Don't Fall for these 10 College Admissions Rumors

The myOptions Team

Do you find when you tell people that you are applying to college, you suddenly find you are acquainted with countless self-proclaimed college admissions experts? The topic of applying to college generates a lot of buzz and people wanting to offer their two cents. Generally, the advice you’ll receive comes from a genuine place of caring, but can often be misinformed, and based on their singular perspective and experiences. During my time as a college admissions counselor, I heard TONS of rumors prospective students fell victim to. In order for you to avoid these rumors, I’ve listed the top ten myths and provided the reasoning behind why they are false.

1. It’s better to get good grades than take challenging courses.

You always want to make sure that you are taking the most challenging courses possible, as long as they won’t be completely detrimental to your GPA. It also shows admissions officers that you can handle advanced coursework and succeed in college-level coursework. Also, weighted GPAs are definitely your friend if you’re thinking of taking the most challenging courses because you’ll get more “weight” for your grades in a more challenging course (i.e. Honors, etc) so a 3.0 in an Honors class could equate to a 3.6 is a non-Honors class. You’ll want to check with your school about their weighting policies to get a better idea of how your GPA will be tabulated.

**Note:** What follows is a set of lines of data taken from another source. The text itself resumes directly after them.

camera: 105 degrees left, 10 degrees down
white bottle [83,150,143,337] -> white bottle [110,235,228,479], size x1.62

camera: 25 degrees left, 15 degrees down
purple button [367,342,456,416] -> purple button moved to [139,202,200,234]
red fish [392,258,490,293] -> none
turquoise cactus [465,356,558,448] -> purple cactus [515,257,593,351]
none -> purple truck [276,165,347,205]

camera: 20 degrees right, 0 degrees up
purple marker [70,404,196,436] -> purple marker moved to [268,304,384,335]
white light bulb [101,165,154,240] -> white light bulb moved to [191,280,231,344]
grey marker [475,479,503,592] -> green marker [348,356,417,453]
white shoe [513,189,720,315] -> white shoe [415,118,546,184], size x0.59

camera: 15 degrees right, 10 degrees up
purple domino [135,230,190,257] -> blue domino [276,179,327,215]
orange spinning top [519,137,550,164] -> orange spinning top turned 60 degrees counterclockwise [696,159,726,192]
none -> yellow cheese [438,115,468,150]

2.Standardized tests (SAT/ACT) are more important than my grades.

While admissions officers certainly consider SAT and/or ACT scores, standardized tests don’t typically hold more weight than your GPA. Often time, colleges are looking at a combination of factors to determine admission. If you are a solid test taker, please don’t slack off in the classroom and expect your high test scores to be your saving grace. Another important thing to note is that each year, the amount of schools that are going test-optional is growing.

3.The listed tuition price will be exactly what I pay.

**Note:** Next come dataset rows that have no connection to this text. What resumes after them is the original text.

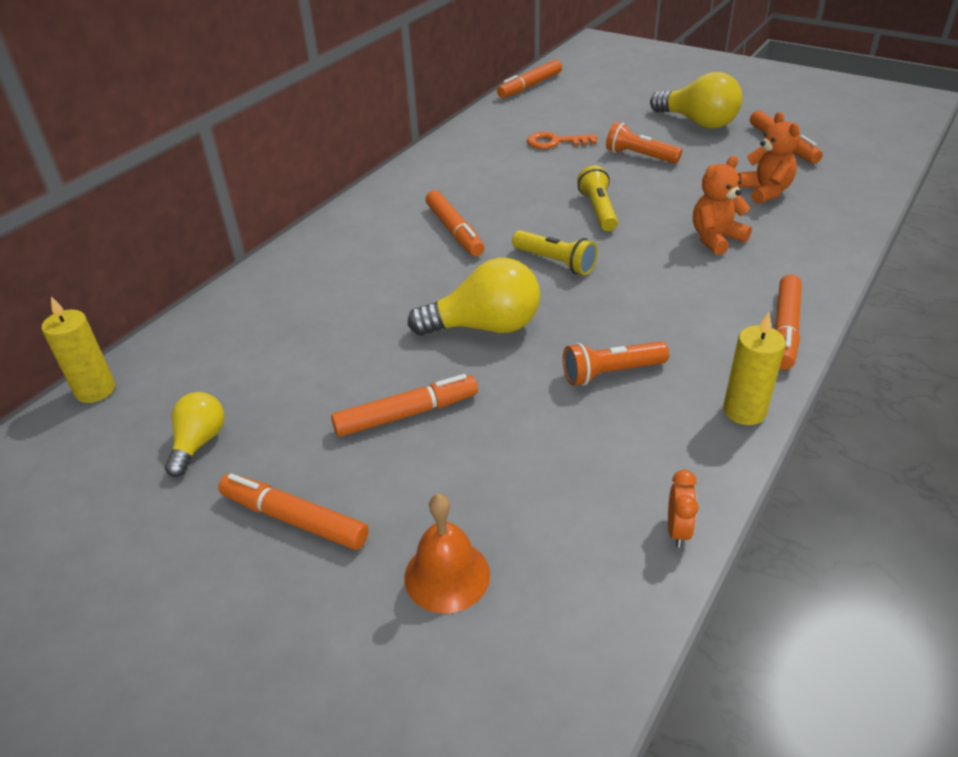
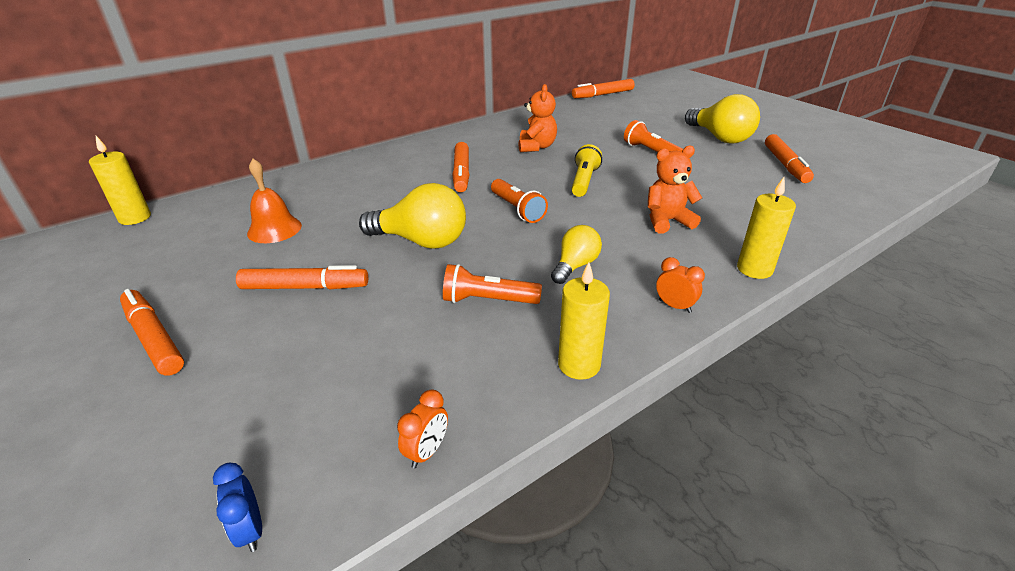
camera: 20 degrees right, 5 degrees down
yellow light bulb [165,392,224,477] -> yellow light bulb moved to [551,225,602,284]
orange bell [404,494,490,614] -> orange bell moved to [247,159,302,243]
yellow flashlight [512,230,598,275] -> orange flashlight [491,179,548,223]
orange key [527,132,597,149] -> none
orange teddy bear [738,112,800,204] -> orange teddy bear moved to [519,84,557,152]
orange marker [775,275,802,369] -> orange clock [656,257,705,313]
none -> blue clock [213,463,262,552]
none -> yellow candle [737,177,796,279]

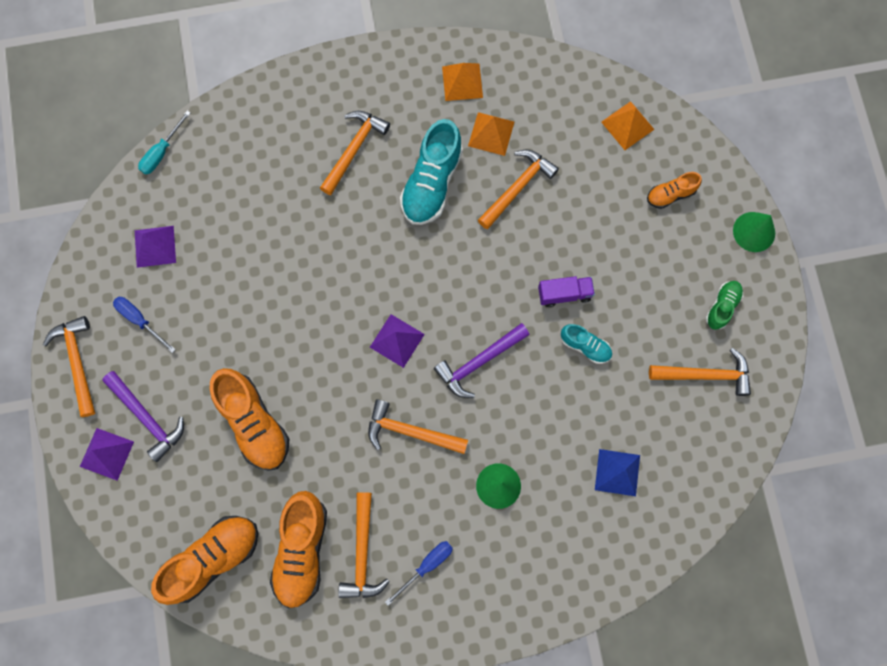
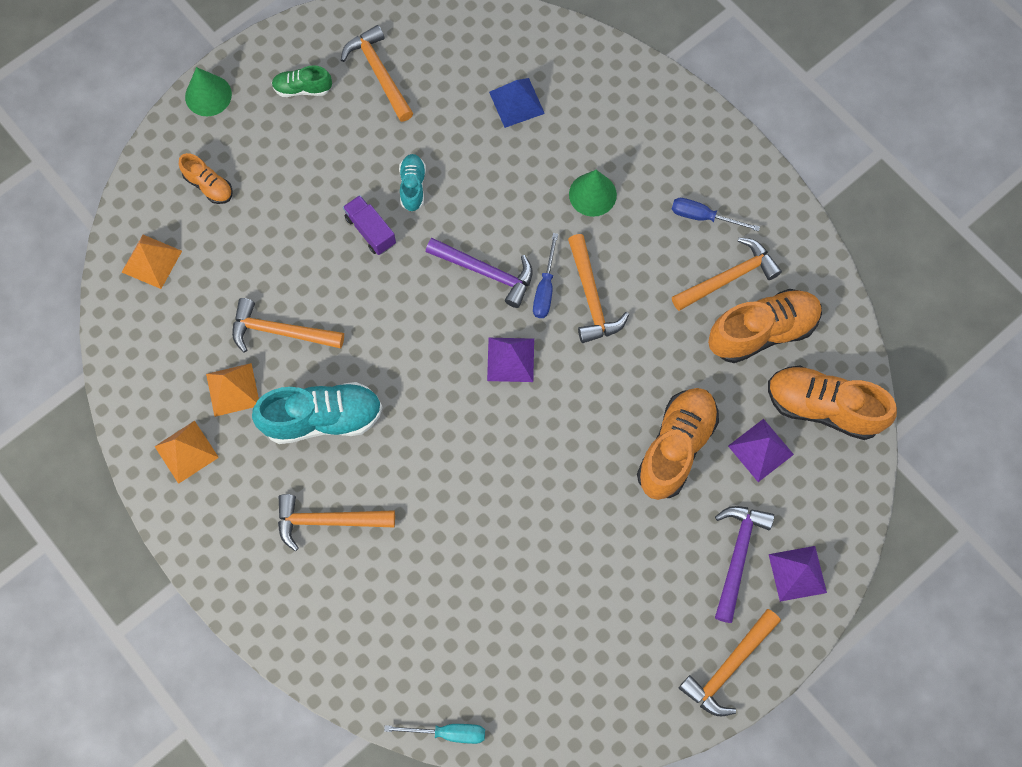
camera: 120 degrees left, 5 degrees down
blue screwdriver [113,297,176,353] -> blue screwdriver moved to [533,233,558,318]
purple pyramid [135,226,176,268] -> purple pyramid moved to [728,419,794,482]

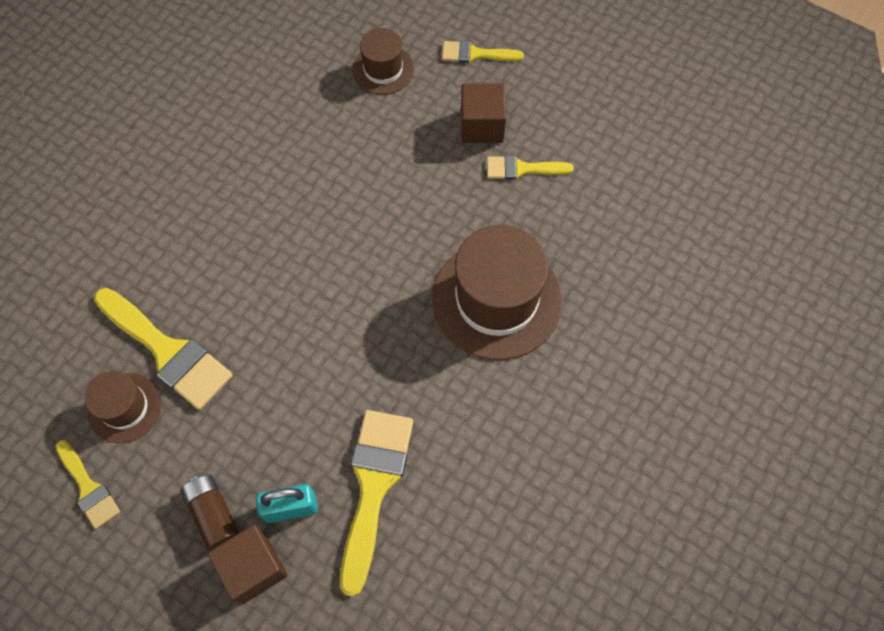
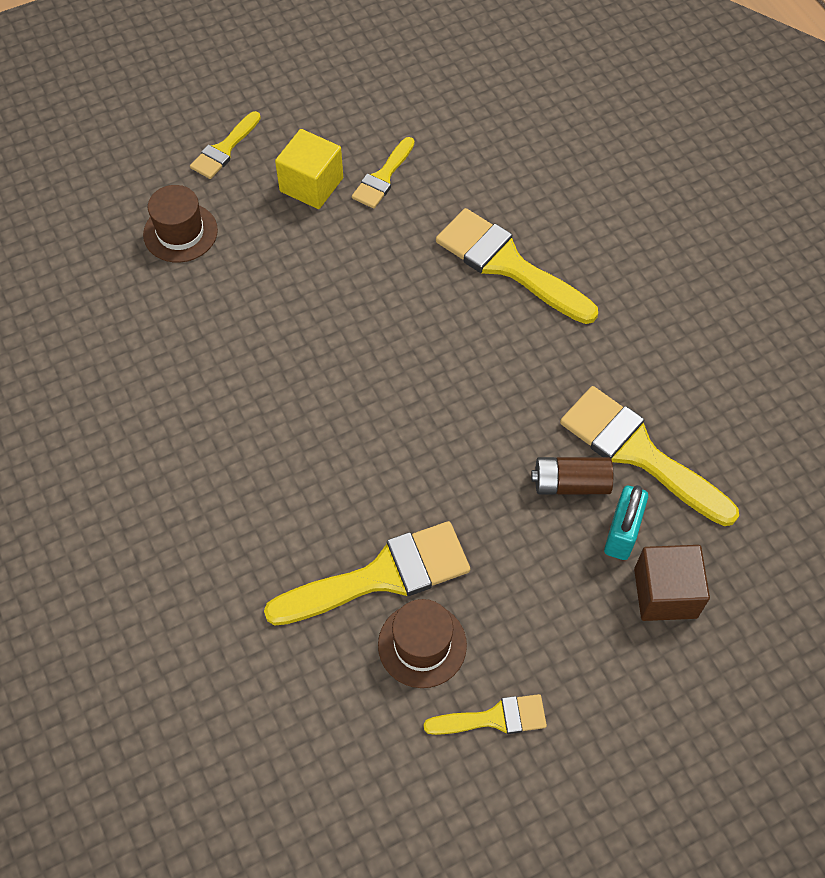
camera: 60 degrees left, 5 degrees down
brown battery [180,475,240,551] -> brown battery moved to [531,457,613,494]
brown hat [432,225,562,360] -> yellow brush [436,208,598,324]
brown cube [461,83,506,143] -> yellow cube [275,129,343,209]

When assessing college affordability, the first thing to understand is the difference between sticker price and net price. Sticker price in simple terms is the published tuition price before any sort of financial aid (scholarships, grants, loans, work-study etc.) is factored in. The net price is what a student ACTUALLY pays after financial aid. It’s very rare that students pay the sticker price. Even if a college you are considering gives you sticker shock, still send your completed FAFSA (free application for federal student aid) to them and apply for other institutional aid that may be available. The financial aid package they provide you may be a pleasant surprise.

4. Being super involved in HS will compensate for my poor grades.

It is true that colleges are seeking well-rounded students who will positively contribute to the overall campus vibrancy, but they also want to make sure you can hang academically and ultimately, will succeed. With that being said, you NEVER want to prioritize your extracurricular involvement over getting good grades.

5. I have to know exactly what I want my major/career to be before I decide on a college.

College is all about exploration – both academic and personal. While it’s good to have an idea of what interests you, there’s absolutely no need to commit to anything before you enroll. Aside from a small percentage of undergrads, most students don’t usually declare a major until their sophomore year. Even then, they are likely to change their minds. When the time does come, check out our advice on deciding your major.

6. You should attend the most prestigious college that accepts you.

Please do not fall victim to the “name game.” Prestige does not always equal the best. The highest rated university in the country might not actually prove to be a good fit for YOU. Instead, when you research colleges, look beyond rankings and ratings. Ask yourself important questions such as: Are there programs that interest you? What’s the teaching style like at a particular school? Do I enjoy the overall campus vibe? The happier you are at a college, the more likely you’ll succeed.

7. You have a better chance of getting into graduate/professional school if you attend a university that offers that particular degree.

If you aspire to attend law, medical, business etc. schools after earning your undergraduate degree it makes sense to think that attending a university that also have law, medical, business, etc. would guarantee acceptance into these programs later down the road. Unfortunately, most graduate programs do not give preferential treatment to applicants who received bachelor’s degrees from their own institution. Instead, focus on choosing the university where you’ll be most likely to succeed, and that will set you up for future success.

8.Liberal arts colleges do not have good science programs.

Contrary to the name, liberal arts colleges frequently offer amazing science programs. While the number of science majors and available classes might be lower than a large university, undergrads can definitely receive a strong science education. Small class sizes (at a liberal arts college) help to ensure lots of hands-on time in the lab and close professor relationships.

9. Admissions offices would never look at my social media accounts.

About a third of admissions officers will actually search applicants on social media platforms to get a better idea of who an applicant is and check for any red flags. It’s smart to make all of your accounts private, but always keep in mind that screenshots are a very real thing. It’s best to just keep anything off your social media that you’d be embarrassed if the admissions office happened to see. It’s smart to do a little social media stalking of yourself before you hit submit on those apps. Check out our article on cleaning up your social media for college.

10. Public schools provide more financial aid than private colleges.

Public schools receive funding from the government that helps keep their sticker price lower. With that being said, institutional aid (scholarships and grants) is a bit more sparse at public schools. You will see that although private schools can bring a higher sticker price, they may be able to offset it through grants and scholarships to be more competitive with public schools.